When you find the line that contains "The outlook for", restate it and all lines after it exactly, stopping at the end of the material.
(Beginning of Information)
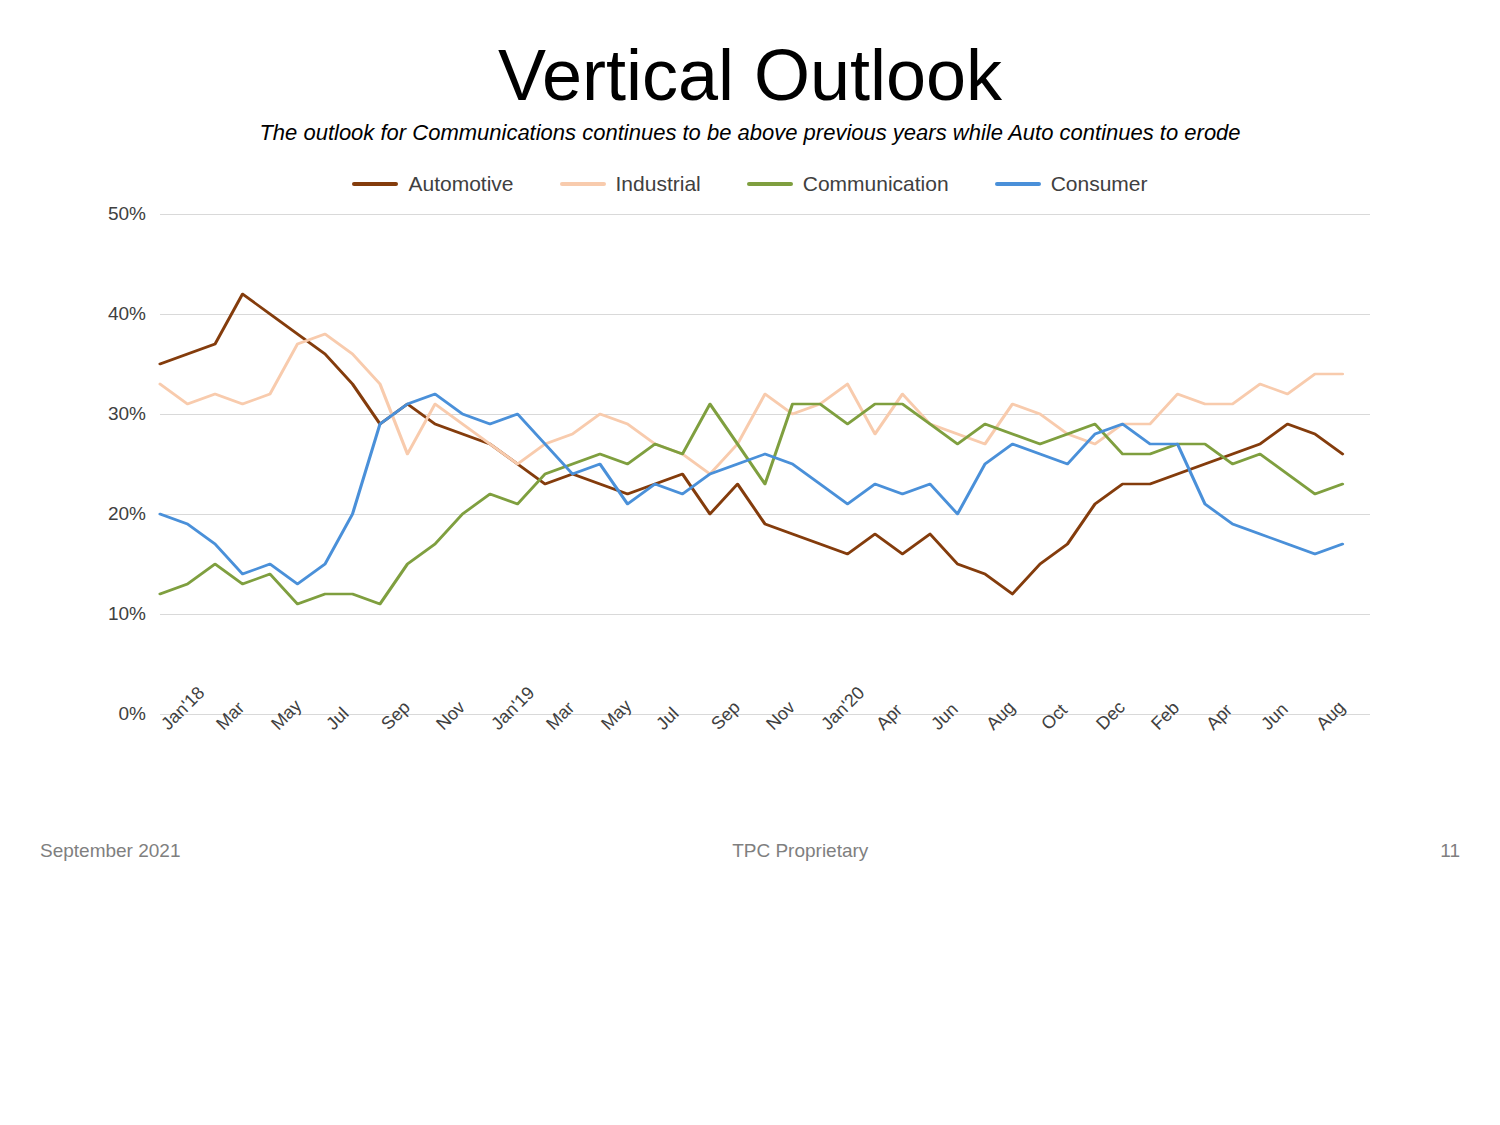Vertical Outlook
The outlook for Communications continues to be above previous years while Auto continues to erode
Automotive Industrial Communication Consumer
50% 40% 30% 20% 10% 0%
Vertical Outlook line chart
Jan'18 Mar May Jul Sep Nov Jan'19 Mar May Jul Sep Nov Jan'20 Apr Jun Aug Oct Dec Feb Apr Jun Aug
September 2021 TPC Proprietary 11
(End of Information)
▸ **Task response**:
The outlook for Communications continues to be above previous years while Auto continues to erode
Automotive Industrial Communication Consumer
50% 40% 30% 20% 10% 0%
Vertical Outlook line chart
Jan'18 Mar May Jul Sep Nov Jan'19 Mar May Jul Sep Nov Jan'20 Apr Jun Aug Oct Dec Feb Apr Jun Aug
September 2021 TPC Proprietary 11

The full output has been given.